▶ [Work instructions]
Where in the data does the word "this" appear? Find those lines and copy them.

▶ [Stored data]
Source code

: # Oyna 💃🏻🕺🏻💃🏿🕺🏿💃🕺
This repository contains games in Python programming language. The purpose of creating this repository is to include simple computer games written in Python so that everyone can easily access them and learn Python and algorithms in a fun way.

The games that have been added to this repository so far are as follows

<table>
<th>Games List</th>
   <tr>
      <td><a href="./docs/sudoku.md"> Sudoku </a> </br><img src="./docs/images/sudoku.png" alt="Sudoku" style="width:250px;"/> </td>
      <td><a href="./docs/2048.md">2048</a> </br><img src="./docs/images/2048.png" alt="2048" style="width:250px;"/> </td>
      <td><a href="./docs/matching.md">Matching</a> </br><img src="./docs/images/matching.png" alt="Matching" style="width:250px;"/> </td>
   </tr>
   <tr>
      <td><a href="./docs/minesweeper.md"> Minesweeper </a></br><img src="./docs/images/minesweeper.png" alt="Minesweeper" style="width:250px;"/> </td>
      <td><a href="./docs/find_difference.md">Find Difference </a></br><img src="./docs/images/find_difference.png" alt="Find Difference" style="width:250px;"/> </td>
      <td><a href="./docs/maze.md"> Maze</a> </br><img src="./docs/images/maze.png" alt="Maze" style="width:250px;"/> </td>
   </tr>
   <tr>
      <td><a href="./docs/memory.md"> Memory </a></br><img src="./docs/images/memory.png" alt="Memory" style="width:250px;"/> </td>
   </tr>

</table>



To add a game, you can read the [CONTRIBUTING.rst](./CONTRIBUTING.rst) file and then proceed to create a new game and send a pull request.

▶ [Task answer]
This repository contains games in Python programming language. The purpose of creating this repository is to include simple computer games written in Python so that everyone can easily access them and learn Python and algorithms in a fun way.
The games that have been added to this repository so far are as follows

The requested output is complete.